Top of Supplied material
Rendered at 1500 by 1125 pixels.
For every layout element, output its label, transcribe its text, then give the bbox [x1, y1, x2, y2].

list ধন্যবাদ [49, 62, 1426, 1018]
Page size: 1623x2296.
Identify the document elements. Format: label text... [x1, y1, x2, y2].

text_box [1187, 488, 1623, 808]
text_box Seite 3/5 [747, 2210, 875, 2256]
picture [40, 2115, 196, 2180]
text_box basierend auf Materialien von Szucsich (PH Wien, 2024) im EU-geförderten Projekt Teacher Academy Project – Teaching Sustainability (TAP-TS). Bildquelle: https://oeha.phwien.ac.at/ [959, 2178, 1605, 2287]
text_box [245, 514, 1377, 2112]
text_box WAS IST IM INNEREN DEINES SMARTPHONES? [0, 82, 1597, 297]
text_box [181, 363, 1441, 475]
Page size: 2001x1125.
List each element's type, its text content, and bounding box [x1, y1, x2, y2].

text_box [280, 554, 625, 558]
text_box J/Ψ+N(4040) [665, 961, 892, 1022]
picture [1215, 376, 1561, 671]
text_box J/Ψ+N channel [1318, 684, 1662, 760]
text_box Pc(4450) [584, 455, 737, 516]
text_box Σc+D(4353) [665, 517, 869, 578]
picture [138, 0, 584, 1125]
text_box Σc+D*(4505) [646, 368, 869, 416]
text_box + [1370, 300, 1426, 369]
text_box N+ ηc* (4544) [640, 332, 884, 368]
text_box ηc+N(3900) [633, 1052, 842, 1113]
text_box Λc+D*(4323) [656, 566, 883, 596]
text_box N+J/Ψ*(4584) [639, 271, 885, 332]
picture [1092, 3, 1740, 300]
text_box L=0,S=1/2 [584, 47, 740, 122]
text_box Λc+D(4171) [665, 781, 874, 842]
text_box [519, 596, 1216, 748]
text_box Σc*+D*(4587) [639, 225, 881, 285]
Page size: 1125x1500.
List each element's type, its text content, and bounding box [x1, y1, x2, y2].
Bottom of Supplied material
Job
Each record must be copied out exactly and in full.

Task response
Rendered at 1500 by 1125 pixels.
For every layout element, output its label, transcribe its text, then give the bbox [x1, y1, x2, y2].

list ধন্যবাদ [49, 62, 1426, 1018]
Page size: 1623x2296.
Identify the document elements. Format: label text... [x1, y1, x2, y2].

text_box [1187, 488, 1623, 808]
text_box Seite 3/5 [747, 2210, 875, 2256]
picture [40, 2115, 196, 2180]
text_box basierend auf Materialien von Szucsich (PH Wien, 2024) im EU-geförderten Projekt Teacher Academy Project – Teaching Sustainability (TAP-TS). Bildquelle: https://oeha.phwien.ac.at/ [959, 2178, 1605, 2287]
text_box [245, 514, 1377, 2112]
text_box WAS IST IM INNEREN DEINES SMARTPHONES? [0, 82, 1597, 297]
text_box [181, 363, 1441, 475]
Page size: 2001x1125.
List each element's type, its text content, and bounding box [x1, y1, x2, y2].

text_box [280, 554, 625, 558]
text_box J/Ψ+N(4040) [665, 961, 892, 1022]
picture [1215, 376, 1561, 671]
text_box J/Ψ+N channel [1318, 684, 1662, 760]
text_box Pc(4450) [584, 455, 737, 516]
text_box Σc+D(4353) [665, 517, 869, 578]
picture [138, 0, 584, 1125]
text_box Σc+D*(4505) [646, 368, 869, 416]
text_box + [1370, 300, 1426, 369]
text_box N+ ηc* (4544) [640, 332, 884, 368]
text_box ηc+N(3900) [633, 1052, 842, 1113]
text_box Λc+D*(4323) [656, 566, 883, 596]
text_box N+J/Ψ*(4584) [639, 271, 885, 332]
picture [1092, 3, 1740, 300]
text_box L=0,S=1/2 [584, 47, 740, 122]
text_box Λc+D(4171) [665, 781, 874, 842]
text_box [519, 596, 1216, 748]
text_box Σc*+D*(4587) [639, 225, 881, 285]
Page size: 1125x1500.
List each element's type, its text content, and bounding box [x1, y1, x2, y2].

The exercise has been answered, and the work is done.